En una sala de un edificio cercano a la Santa Sede, el obispo norteamericano John Benton y un seglar mantenían una conversación privada. El obispo paseaba de un lado a otro de la habitación, parecía no poder controlar los nervios.
—Donato Cavalieri ya está en Estados Unidos —comentó el obispo preocupado.
—Ya lo sé, monseñor, no lo hemos podido evitar.
—Demasiados inútiles a nuestro alrededor —sentenció Benton.
—Disculpe —dijo el seglar con cierto tono servil—, pero la orden para que asistiera a ese curso venía de muy arriba. Nadie habría podido impedirlo.
—Las «órdenes desde arriba» no las puede dar un inepto como Franco Moretti —apuntó el obispo ya fuera de sí.
—Cuenta con la plena confianza de Su Santidad —se justificó su interlocutor.
—Escuche, se lo estoy diciendo a usted para que me aporte soluciones, no para que justifique las acciones de gente que no piensa como nosotros —le espetó despectivamente John Benton.
—Perdone, monseñor…
—Basta de pedir disculpas y de servilismos absurdos —le recriminó tajante el norteamericano mordiendo sus propias palabras—. Necesitamos ir por delante en nuestras acciones… Prepare una reunión de urgencia con nuestra gente esta misma noche, y que no sea en el sitio de siempre. Busque una alternativa.
—Se hará como usted disponga… —manifestó el seglar, con intención de retirarse a cumplir lo encomendado.
—Otra cosa —indicó el obispo—, necesitamos acelerar la campaña contra el secretario personal de Franco Moretti por el tema que usted ya sabe. Debemos dejar que se extienda el rumor de su imperdonable desliz, pero sin que se haga público, basta que sea conocido por el entorno de Su Santidad.

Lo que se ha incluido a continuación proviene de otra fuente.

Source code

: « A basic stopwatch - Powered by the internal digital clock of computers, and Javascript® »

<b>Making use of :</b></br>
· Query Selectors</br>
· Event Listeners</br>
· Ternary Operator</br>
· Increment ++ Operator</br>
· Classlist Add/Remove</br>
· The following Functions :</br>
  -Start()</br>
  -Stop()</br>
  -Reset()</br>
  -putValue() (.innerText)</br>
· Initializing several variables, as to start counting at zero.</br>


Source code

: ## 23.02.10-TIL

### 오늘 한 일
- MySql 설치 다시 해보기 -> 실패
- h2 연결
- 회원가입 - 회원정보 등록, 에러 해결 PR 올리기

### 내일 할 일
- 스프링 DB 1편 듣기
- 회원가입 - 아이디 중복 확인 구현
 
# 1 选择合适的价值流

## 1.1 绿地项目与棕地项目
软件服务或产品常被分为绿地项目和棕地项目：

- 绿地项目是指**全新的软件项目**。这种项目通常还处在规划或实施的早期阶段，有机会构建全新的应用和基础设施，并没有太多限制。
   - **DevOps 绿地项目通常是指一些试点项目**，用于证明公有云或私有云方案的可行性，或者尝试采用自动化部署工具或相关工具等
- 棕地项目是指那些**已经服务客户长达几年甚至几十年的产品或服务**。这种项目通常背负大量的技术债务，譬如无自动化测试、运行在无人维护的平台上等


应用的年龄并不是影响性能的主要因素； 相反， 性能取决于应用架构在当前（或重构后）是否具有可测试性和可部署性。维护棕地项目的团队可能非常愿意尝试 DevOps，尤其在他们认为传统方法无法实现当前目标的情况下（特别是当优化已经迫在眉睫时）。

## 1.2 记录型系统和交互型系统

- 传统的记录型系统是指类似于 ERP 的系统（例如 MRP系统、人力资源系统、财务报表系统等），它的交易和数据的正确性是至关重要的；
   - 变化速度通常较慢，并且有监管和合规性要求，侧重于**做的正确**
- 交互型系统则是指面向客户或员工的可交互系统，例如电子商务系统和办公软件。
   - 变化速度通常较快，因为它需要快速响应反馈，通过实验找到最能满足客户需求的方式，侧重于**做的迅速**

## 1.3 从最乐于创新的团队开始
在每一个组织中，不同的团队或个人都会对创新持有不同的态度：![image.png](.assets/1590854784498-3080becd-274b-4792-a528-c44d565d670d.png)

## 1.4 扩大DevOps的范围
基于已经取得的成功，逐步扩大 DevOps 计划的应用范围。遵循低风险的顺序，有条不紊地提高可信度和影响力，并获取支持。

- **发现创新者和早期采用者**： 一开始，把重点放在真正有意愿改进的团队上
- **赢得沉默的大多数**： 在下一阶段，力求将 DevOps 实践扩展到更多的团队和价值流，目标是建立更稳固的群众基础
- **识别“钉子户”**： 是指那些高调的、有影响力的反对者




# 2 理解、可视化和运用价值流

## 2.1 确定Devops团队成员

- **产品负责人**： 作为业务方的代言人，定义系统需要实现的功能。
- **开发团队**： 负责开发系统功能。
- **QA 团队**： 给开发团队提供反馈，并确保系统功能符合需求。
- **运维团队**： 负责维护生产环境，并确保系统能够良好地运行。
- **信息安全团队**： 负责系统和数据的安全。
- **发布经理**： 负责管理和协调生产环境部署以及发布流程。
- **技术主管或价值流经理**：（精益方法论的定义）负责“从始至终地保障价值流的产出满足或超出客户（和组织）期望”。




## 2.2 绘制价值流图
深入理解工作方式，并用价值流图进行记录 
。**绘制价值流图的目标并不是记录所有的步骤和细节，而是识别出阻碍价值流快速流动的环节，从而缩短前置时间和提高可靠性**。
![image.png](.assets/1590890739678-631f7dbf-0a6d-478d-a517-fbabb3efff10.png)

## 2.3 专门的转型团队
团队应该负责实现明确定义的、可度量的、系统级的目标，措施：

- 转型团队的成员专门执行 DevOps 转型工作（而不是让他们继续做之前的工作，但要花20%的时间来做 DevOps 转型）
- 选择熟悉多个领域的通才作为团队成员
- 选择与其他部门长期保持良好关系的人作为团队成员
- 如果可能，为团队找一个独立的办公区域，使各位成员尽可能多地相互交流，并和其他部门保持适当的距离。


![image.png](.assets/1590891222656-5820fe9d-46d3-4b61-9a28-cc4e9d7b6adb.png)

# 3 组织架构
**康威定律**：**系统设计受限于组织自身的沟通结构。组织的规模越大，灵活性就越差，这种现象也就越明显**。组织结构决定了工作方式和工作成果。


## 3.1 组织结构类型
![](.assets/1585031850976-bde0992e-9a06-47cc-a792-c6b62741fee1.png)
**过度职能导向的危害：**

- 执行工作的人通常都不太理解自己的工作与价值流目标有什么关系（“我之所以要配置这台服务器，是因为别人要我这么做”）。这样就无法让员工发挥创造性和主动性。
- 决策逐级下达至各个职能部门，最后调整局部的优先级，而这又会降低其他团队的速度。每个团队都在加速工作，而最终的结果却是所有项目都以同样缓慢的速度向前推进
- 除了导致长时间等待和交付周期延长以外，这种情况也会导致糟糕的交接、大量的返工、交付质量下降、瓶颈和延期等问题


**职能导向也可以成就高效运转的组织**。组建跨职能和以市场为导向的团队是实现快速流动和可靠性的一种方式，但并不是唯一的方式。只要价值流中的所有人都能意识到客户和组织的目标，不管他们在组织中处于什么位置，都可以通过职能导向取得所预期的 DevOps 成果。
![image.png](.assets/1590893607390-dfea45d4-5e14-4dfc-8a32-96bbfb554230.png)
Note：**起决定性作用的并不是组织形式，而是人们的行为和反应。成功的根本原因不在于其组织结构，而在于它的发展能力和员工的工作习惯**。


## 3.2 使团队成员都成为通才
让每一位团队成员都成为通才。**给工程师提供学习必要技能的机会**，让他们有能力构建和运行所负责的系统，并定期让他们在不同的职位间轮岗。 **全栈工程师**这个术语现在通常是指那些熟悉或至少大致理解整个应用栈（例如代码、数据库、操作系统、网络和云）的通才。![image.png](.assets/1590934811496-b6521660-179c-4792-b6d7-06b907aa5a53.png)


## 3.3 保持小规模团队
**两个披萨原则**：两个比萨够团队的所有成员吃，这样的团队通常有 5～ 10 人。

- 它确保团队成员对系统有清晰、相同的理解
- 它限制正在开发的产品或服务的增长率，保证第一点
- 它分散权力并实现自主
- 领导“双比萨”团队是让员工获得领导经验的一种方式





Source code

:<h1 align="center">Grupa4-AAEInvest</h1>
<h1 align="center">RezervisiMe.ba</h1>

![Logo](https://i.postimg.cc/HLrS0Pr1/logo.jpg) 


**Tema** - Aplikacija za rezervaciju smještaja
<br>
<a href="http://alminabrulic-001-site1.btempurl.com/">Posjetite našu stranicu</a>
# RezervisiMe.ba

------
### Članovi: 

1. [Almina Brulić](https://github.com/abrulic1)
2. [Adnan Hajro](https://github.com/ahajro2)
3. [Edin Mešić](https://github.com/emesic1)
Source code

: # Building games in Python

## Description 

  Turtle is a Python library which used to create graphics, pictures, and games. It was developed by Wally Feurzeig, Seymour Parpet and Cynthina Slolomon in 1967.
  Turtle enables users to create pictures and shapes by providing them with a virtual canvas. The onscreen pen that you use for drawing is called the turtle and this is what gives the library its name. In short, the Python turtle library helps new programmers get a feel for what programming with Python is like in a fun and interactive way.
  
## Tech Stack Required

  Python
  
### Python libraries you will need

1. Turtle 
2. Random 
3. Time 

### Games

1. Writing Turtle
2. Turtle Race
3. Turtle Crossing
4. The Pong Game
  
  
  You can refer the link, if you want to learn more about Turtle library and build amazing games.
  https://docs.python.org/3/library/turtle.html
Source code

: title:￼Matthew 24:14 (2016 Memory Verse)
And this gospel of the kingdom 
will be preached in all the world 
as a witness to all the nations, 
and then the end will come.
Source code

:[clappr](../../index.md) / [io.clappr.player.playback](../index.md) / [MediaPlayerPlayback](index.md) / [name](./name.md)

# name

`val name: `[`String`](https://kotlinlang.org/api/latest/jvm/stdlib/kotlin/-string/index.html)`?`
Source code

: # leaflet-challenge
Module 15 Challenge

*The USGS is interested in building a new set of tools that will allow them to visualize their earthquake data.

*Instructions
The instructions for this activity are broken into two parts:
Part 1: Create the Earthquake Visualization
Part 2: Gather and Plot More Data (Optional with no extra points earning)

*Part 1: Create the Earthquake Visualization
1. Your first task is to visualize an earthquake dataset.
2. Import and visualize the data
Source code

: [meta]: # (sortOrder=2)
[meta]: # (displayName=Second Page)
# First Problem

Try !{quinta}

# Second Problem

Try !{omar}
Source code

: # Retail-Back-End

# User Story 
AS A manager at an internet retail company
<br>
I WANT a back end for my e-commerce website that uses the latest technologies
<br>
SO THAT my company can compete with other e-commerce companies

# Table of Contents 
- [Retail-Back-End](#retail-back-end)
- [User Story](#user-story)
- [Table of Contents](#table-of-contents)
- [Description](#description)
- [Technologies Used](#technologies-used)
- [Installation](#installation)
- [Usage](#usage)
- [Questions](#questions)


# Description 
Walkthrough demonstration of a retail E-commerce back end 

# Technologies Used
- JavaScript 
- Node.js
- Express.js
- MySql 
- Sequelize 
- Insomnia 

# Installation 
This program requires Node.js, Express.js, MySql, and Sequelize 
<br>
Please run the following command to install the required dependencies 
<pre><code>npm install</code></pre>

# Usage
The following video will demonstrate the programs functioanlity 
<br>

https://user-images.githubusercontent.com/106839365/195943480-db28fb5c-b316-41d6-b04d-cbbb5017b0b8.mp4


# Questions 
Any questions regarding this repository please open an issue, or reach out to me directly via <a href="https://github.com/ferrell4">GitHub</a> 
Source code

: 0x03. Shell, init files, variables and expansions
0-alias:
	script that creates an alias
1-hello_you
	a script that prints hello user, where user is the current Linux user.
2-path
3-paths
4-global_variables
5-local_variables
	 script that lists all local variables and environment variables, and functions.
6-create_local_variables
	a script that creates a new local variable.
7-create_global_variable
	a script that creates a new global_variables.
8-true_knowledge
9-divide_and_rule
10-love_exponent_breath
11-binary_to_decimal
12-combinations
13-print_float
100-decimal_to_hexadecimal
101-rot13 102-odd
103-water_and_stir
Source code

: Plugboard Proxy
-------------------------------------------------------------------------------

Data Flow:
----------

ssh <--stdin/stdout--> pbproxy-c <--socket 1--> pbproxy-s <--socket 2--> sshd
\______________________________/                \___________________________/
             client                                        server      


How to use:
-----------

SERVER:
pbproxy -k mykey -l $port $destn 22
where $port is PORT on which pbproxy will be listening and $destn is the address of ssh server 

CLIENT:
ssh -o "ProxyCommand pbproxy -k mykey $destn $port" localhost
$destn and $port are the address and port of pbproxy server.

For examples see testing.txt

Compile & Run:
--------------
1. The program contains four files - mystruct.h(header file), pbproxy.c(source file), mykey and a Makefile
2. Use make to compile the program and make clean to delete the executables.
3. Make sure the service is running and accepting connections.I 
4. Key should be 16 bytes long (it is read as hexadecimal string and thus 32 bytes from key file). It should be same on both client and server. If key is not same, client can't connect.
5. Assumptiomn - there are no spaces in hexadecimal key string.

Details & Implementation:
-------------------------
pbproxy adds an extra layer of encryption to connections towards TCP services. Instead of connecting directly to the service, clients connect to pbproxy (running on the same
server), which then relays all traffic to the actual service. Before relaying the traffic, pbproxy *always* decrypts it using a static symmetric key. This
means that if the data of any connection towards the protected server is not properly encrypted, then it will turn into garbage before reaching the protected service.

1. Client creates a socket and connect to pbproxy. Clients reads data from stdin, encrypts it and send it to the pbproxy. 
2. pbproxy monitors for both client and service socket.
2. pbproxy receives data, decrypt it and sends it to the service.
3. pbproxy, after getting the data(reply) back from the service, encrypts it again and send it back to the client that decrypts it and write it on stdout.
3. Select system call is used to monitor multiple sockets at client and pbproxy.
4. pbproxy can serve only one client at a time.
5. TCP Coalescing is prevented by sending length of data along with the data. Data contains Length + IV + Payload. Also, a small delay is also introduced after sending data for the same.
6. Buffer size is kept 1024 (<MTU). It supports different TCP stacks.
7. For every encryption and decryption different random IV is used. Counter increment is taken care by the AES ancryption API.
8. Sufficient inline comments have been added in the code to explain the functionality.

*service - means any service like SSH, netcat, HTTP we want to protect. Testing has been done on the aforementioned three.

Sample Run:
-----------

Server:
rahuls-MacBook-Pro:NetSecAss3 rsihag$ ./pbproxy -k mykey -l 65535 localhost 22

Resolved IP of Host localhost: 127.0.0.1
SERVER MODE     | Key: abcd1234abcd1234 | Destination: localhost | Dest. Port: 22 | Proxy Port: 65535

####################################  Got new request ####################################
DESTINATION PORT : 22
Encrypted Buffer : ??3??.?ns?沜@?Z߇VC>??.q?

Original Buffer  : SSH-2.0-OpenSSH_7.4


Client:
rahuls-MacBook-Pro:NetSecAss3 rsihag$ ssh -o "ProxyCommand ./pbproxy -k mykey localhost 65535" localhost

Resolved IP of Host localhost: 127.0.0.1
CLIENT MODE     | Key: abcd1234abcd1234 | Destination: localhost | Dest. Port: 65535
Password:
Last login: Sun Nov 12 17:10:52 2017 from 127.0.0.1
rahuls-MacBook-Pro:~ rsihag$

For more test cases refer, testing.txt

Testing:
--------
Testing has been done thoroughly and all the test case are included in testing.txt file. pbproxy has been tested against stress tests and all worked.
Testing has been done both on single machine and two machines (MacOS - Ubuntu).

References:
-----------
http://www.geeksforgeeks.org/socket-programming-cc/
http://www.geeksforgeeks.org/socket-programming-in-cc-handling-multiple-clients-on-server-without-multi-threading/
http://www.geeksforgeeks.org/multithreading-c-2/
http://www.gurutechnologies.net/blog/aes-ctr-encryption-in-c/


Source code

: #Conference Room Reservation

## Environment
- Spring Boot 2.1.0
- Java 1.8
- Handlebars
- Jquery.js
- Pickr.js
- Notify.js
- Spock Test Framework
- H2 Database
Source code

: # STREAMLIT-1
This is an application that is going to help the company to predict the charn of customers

—Ya hemos elaborado pruebas concluyentes. No tendrá más remedio que renunciar a su cargo —añadió el aludido.
—Bien —susurró Benton en voz baja—. A su jefe le va a ser muy difícil explicar por qué lo sigue respaldando.
El obispo se quedó solo en la sala. Mientras repasaba la conversación que acababa de mantener, su ira iba en aumento.